Я хотел сказать, другую женщину, так как я каждую минуту вижу, какой нежной заботой окружает вас ваша матушка. Мне с этим не повезло. Признаюсь, мне бы очень хотелось встретить пани, которую бы я полюбил и которая бы чуть-чуть заботилась обо мне. Замечу: чуть-чуть. Я нетребователен. Я охотно бы согласился занять последнее место в ее привязанностях. Я ухмыльнулся при мысли, что кто-то другой стал бы первой привязанностью моей матери. Но не стоило уж очень его отпугивать.

— Мне кажется, вы правы, что думаете о своем будущем, — начал я осторожно. — С другой стороны, вы рискуете принять на себя некоторую ответственность, финансовую например. Не знаю, по средствам ли художнику содержание семьи.

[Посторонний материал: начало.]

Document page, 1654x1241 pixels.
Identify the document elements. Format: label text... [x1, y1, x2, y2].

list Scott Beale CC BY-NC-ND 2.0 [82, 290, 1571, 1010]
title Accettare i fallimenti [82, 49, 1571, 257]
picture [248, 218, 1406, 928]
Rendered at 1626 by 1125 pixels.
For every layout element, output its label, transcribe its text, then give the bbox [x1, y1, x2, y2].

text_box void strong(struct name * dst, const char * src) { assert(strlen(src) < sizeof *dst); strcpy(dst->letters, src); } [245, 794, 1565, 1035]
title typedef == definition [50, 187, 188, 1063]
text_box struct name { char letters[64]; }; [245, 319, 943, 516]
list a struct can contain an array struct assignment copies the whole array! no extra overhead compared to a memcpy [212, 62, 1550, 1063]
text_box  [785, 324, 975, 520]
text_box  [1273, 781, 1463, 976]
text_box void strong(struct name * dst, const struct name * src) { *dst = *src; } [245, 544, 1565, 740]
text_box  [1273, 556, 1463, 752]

— Я весьма обеспечен материально, уверяю вас. — Он расправил усы. Мне было бы приятно поделиться с кем-нибудь своим достатком. Я не эгоист.

На этот раз я почувствовал волнение. Уже тогда я мечтал учиться на летчика. В денежном отношении это было совершенно недоступно: требовалось по меньшей мере пять тысяч франков. Быть может, следует попросить у него задаток — в знак серьезности его намерений. Я также мысленно представил себя за рулем небольшого автомобиля, мчащегося со скоростью сто километров в час. К тому же я вспомнил, что у художника был великолепный дамасский халат, шитый золотом.

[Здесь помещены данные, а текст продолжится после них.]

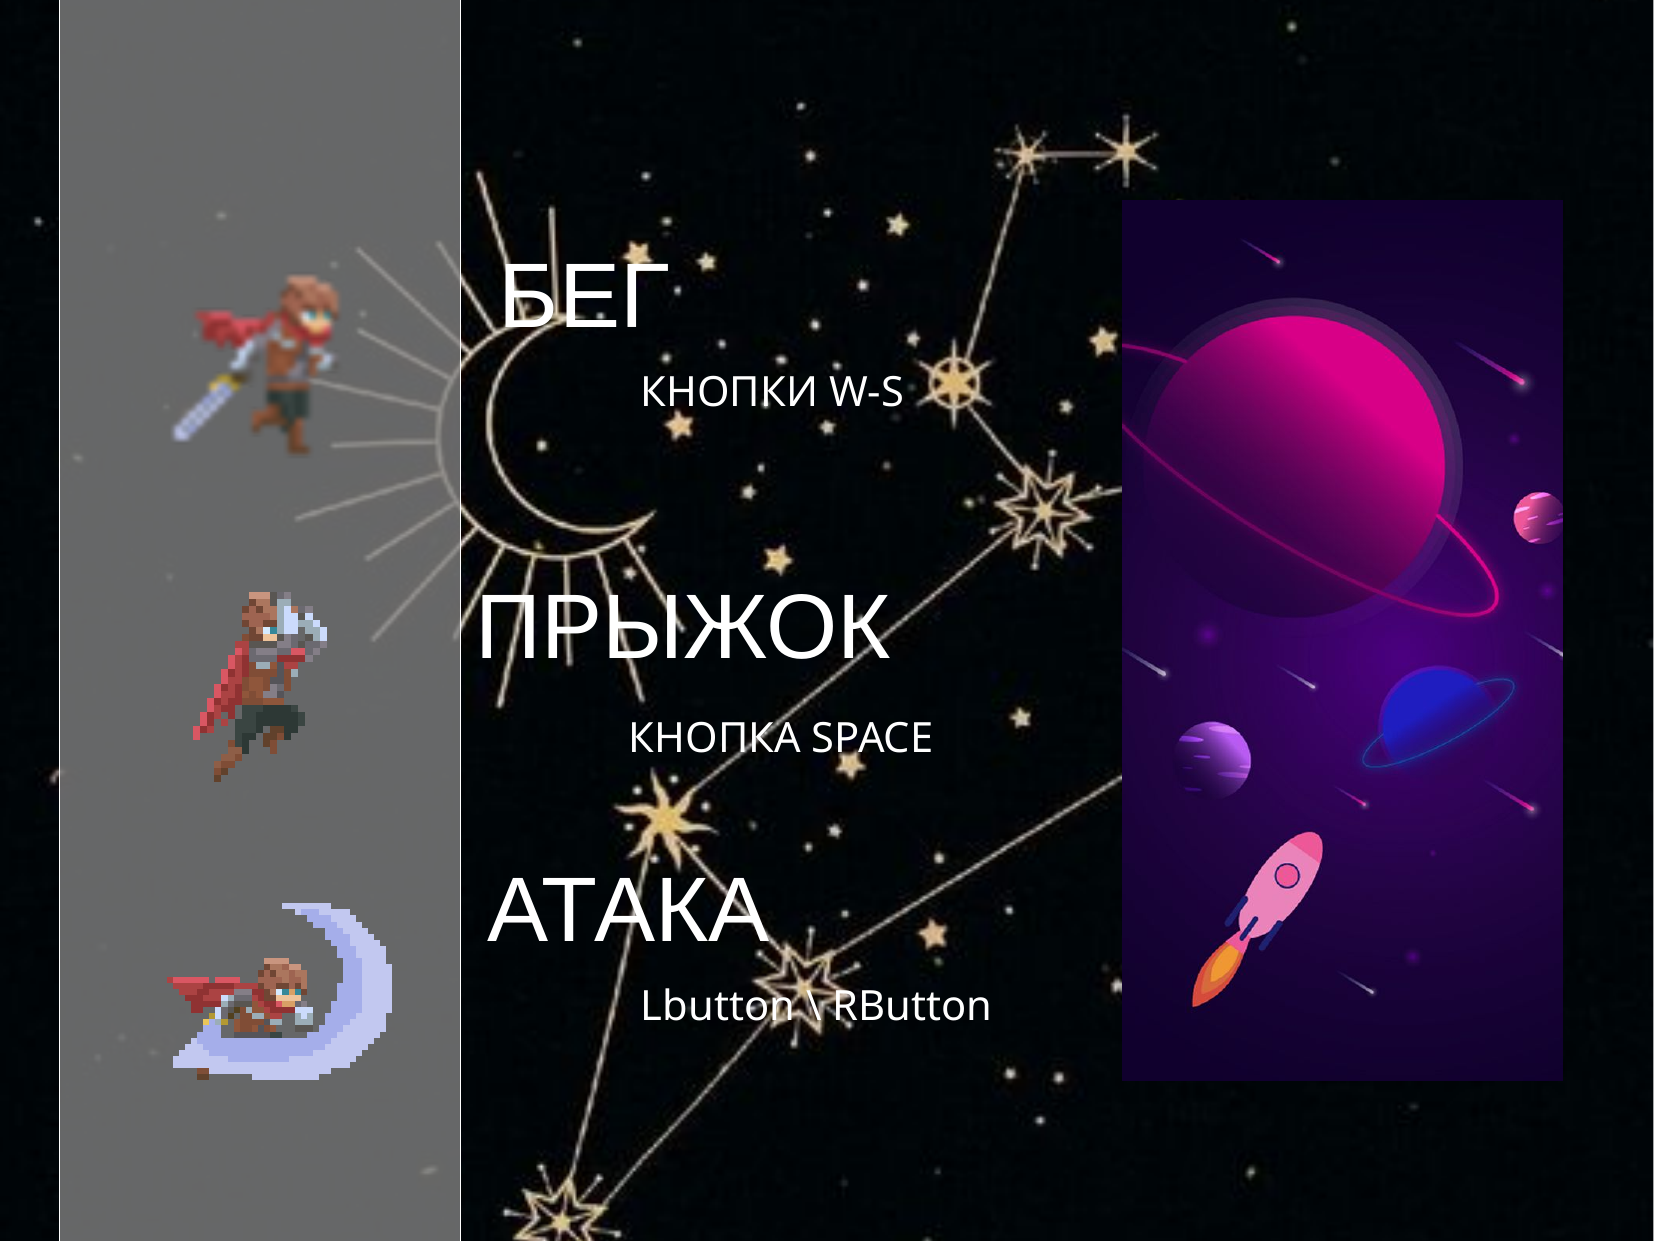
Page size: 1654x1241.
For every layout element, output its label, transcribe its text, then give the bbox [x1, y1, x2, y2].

text_box БЕГ [484, 236, 1382, 355]
text_box ПРЫЖОК [460, 567, 1371, 686]
text_box АТАКА [472, 851, 1371, 969]
text_box КНОПКИ W-S [625, 354, 1016, 421]
text_box [59, 0, 461, 1241]
picture [84, 200, 438, 462]
text_box Lbutton \ RButton [625, 968, 1016, 1035]
picture [73, 543, 426, 804]
picture [106, 861, 411, 1087]
text_box КНОПКА SPACE [614, 700, 1004, 767]
picture [0, 0, 59, 1241]
picture [461, 0, 1654, 1241]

Я мысленно хохотал. Юмор уже стал для меня тем, чем должен был оставаться всю мою жизнь: необходимой и самой надежной поддержкой. Позже, значительно позже наедине со мной и в компании, на телевидении и в «светском обществе» абсолютно серьезные люди неустанно спрашивали меня: «Почему все ваши истории оборачиваются против вас, господин Гари?»

Но дело не только во мне. Речь идет о нашем всеобщем «я». О жалком, комическом королевстве нашего «я» с тронным залом, обнесенным крепостной стеной. Возможно, когда-нибудь я поговорю об этом подробнее.

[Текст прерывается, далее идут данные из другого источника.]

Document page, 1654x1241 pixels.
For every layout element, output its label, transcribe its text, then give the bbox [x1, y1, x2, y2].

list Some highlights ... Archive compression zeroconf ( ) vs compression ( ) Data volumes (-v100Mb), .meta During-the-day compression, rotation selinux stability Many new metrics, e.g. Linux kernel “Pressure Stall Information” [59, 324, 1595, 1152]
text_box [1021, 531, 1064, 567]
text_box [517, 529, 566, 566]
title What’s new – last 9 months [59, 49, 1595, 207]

Мысль, что господин Заремба станет моим отчимом, вызывала во мне всяческие волнения. Бывали минуты, когда безграничную любовь, предметом которой я являлся, уже невозможно было выносить. Постоянно видеть себя в страстном и самозабвенном взгляде единственным, несравненным, наделенным всяческими достоинствами, с триумфальным будущим впереди было выше моих сил, ибо сам я давно уже довольно ясно и болезненно сознавал, что между этим величественным образом и действительностью была пропасть. Я не то чтобы хотел бежать от ответственности, которую возлагали на меня в «будущем» окружавшие меня преданность и самопожертвование. Я решил осуществить все то, чего мать ждала от меня; я слишком любил ее, чтобы замечать всю наивность и несоразмерность ее идей. Мне тем более трудно было видеть их призрачность, что, убаюканный с детства обещаниями и рассказами о своем будущем, я часто путался и уже точно не знал, где мамина мечта, а где действительность. Главное, я уже не мог переносить подобной опеки. Если бы господину Зарембе удалось взять на себя часть бремени этой любви, то я бы вздохнул свободнее.